И бьет кулаком Серегу по зубам. Серега, конечно, сразу сломается. Так и вижу, как он сидит перед начальником охраны на полу, распустив сопли и опустив глаза – не от стыда, что сдаст сейчас одноклассника и друга, а потому, что будет смотреть, как у него на ладони лежит выбитый зуб. Зубов будет жалко, и страшно идти потом к стоматологу, и Серега расскажет про дачу Лидии Палны. Потому что сам же мне этот адрес и дал. Я почему-то был уверен, что Серега меня отстаивать не будет, партизан из него никакой. Помню, как-то в школе мы отобрали шарф у одной девчонки, у Маринки Смирновой. Сначала мы долго бегали с ним по двору: Серега держал шарф за один конец, а я – за другой, а Маринка бегала за нами и кричала:
– Отдайте, дураки, отдайте!
А потом мы этот шарф закинули на дерево, и он очень смешно обмотался там вокруг одной ветки и вокруг ствола. Тогда Маринка пошла и нажаловалась Мидии. Та нас, конечно, вызвала и говорит: зачем вы девочку обидели? И Серега сразу сдулся и сказал, что попросит прощения. А я молчал и смотрел в окно, как ветер шевелит кисточки на краях Маринкиного шарфа – это дерево стояло прямо под окнами нашего класса. Мидия спросила меня:
– А ты, Скворцов, не хочешь у Марины попросить прощения?

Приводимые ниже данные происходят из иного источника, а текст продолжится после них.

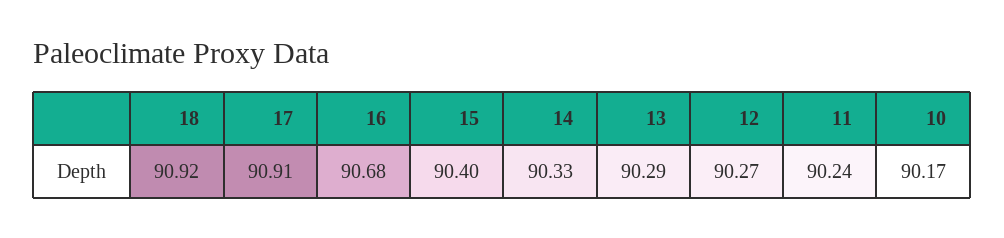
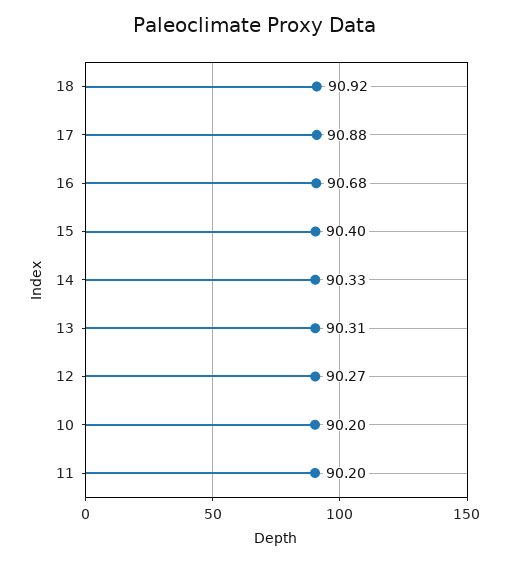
17: 90.91 -> 90.88
13: 90.29 -> 90.31
11: 90.24 -> 90.2
10: 90.17 -> 90.2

И я сказал, что нет. Потому что она – жадная и ведет себя некрасиво. Нам столько рассказывали в школе, что надо любить и беречь природу. А сейчас, когда уже совсем скоро придут холода, Маринка пожалела шарф для дерева. И вообще, сказал я, мы хотели взять шефство над этими тополями – ухаживать, заботиться о них. Летом мы насобирали бы для них червяков, чтобы они рыхлили вокруг землю. Весной принесли бы котов, чтобы они прогоняли птиц, которые строят тут свои гнезда. Потому что деревьям наверняка тяжело держать эти гнезда на своих ветках, и еще они, может, устают от постоянного птичьего крика. А зимой надо утеплить наши деревья, чтобы им не было холодно.
Мидия Пална сначала долго смотрела на меня своим учительским шершавым взглядом, потом вздохнула и сказала:
– Я все никак не могу разобраться в тебе, Антон. Вот сейчас ты все это искренне говоришь или просто увиливаешь от наказания?